***** EXERCISE TEXT *****
Posted by: Marc Shepherd | Apr 10, 2022 8:22:07 AM

Marc Shepherd --

Slightly less than a third of federal prosecutions are for drugs, meaning that more than two thirds of them aren't. About 90% of federal drug prosecutions are for trafficking, not simple possession. And of course the states together do many, many more prosecutions than the feds, and have a more nearly "traditional" share of the typical stuff, to wit, rape, robbery, larceny, scams, breakins, auto theft, etc. So my statement remains fully correct: the prison population would shrink dramatically without any change in policy or law if individuals would quit stealing stuff, deal honestly with others, and abjure violence.

The point behind the statement also remains correct: The main problem we have with incarceration is not public policy but the criminal behavior (mostly stealing in one form or another) that provokes a response from the law, as it should.

Posted by: Bill Otis | Apr 10, 2022 2:46:48 PM

Bill, I do not think you have addressed the fact that from 1991 to 2014, the FBI data showed a massive drop in index crimes in the US (total and violent crime rates both dropping roughly in half) and yet the national and federal prison population/rates expanded dramatically (both roughly doubling). Can you provide any reason to be truly confident, given that recent history, that "the prison population would shrink dramatically" from a decrease in crime without changes in policy?
***** DATA PROVIDED *****
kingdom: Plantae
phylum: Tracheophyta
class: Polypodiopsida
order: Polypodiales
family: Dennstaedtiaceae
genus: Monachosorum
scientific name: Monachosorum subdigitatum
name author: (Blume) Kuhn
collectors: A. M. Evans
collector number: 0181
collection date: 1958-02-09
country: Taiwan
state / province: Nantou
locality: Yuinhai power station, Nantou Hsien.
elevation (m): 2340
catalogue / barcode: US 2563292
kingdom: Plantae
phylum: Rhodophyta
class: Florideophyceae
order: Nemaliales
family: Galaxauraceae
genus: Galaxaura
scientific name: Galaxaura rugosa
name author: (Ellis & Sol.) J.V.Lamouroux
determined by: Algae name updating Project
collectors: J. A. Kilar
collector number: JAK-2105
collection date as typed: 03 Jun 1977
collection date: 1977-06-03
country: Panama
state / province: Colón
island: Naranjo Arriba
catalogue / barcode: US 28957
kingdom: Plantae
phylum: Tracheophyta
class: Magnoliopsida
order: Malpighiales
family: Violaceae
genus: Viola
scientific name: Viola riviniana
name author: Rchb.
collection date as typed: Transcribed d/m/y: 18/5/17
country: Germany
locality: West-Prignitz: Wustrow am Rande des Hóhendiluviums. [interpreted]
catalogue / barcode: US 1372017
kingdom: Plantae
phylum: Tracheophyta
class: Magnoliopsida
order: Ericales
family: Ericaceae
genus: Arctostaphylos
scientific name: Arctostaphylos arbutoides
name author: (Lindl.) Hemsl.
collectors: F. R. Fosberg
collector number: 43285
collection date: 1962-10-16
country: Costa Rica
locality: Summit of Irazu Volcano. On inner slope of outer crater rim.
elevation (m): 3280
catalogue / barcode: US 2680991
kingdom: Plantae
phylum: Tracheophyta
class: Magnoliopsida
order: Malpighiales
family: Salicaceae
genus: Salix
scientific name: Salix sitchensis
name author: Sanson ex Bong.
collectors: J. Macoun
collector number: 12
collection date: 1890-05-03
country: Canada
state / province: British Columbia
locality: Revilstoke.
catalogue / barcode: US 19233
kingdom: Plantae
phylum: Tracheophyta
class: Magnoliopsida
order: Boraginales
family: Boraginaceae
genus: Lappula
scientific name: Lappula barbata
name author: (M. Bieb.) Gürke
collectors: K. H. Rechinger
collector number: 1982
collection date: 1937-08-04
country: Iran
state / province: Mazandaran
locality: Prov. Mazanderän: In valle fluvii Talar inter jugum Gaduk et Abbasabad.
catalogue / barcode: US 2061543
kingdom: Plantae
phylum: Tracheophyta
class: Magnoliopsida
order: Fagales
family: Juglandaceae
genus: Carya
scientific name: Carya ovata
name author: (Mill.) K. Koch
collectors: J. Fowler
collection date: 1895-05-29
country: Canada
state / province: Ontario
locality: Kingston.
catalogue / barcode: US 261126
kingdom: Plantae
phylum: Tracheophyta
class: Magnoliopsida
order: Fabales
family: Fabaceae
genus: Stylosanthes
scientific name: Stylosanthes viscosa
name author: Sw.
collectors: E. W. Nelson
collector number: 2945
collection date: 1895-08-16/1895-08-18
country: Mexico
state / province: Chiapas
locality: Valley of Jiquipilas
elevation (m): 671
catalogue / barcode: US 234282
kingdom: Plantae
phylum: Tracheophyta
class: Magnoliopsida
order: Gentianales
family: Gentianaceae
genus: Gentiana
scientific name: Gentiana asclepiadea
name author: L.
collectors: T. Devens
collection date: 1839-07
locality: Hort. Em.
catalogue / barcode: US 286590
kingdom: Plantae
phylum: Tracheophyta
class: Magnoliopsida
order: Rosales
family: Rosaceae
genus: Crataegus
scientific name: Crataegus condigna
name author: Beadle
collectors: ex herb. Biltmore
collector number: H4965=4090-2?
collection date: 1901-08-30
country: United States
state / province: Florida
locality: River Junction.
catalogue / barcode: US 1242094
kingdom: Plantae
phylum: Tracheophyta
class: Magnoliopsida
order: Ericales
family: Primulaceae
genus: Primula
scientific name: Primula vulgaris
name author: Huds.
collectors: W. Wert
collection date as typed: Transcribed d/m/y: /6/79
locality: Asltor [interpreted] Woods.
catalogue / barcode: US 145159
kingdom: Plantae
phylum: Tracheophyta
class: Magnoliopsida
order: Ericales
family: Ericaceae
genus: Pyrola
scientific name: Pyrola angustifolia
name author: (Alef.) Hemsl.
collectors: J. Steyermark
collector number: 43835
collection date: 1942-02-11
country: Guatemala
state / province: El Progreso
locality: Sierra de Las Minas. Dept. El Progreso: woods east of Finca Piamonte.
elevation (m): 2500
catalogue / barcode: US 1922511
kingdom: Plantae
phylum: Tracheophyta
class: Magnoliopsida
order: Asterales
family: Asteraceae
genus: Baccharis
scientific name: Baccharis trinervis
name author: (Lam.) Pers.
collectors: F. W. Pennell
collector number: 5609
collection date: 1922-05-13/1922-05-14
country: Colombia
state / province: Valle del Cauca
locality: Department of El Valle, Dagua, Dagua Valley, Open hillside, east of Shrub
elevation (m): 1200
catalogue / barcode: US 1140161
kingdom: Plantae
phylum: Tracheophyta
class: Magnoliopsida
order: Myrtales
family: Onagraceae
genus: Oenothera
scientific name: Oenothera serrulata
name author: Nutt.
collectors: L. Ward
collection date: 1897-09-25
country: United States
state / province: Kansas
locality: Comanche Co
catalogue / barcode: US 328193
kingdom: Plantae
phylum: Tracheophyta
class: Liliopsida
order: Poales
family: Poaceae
*****
* [ACTIVITY A]:
Using the prison population comments, answer the following:
(i) What share of federal prosecutions are for drugs?
(ii) About what percentage of federal drug prosecutions are for trafficking?
(iii) Over what span of years did FBI data show a massive drop in index crimes?
* [ACTIVITY B]:
In the prison population comments, why does the final commenter doubt that "the prison population would shrink dramatically" from a decrease in crime without changes in policy? Answer in one to three sentences.
* [ACTIVITY C]:
Resume the prison population comments from the point where they stop.

* [WRITTEN ANSWER A]:
(i) Slightly less than a third.
(ii) About 90%.
(iii) From 1991 to 2014.

* [WRITTEN ANSWER B]:
From 1991 to 2014, FBI data showed total and violent crime rates dropping roughly in half. Over the same years, the national and federal prison populations and rates roughly doubled. That recent history gives the commenter reason to doubt that less crime alone would shrink the prison population.

* [WRITTEN ANSWER C]:
Of course, very, very few of the crimes most prosecuted by the feds --- drugs, immigration, fraud, firearms --- are captured in the FBI crime data. (And the federal prison population is the focal point of this post.) It is quite clear that policy choices by the feds about just who and how to prosecute for these ubiquitous federal crimes matters a lot more than the baseline crime rate. Most obvious here is marijuana policy: there are obviously many more clear marijuana offenses in the multi-billion dollar marijuana industry today than ten years ago, but federal prosecution of marijuana offenses has dropped 80% over the last decade: See How State Reforms Have Mellowed Federal Enforcement of Marijuana Prohibition, https://papers.ssrn.com/sol3/papers.cfm?abstract_id=3965571

Posted by: Doug B. | Apr 11, 2022 9:20:50 AM

Doug --

Just very quickly for now: Do you really think that if criminally-inclined folks would think again and stop stealing (and swindling and scamming and committing other types of property crime, which dwarfs all other types) the incarceration rate would NOT plummet?

I seriously doubt you think that, but, since I don't like to have my positions presumed or stated for me, I'll let you speak for yourself.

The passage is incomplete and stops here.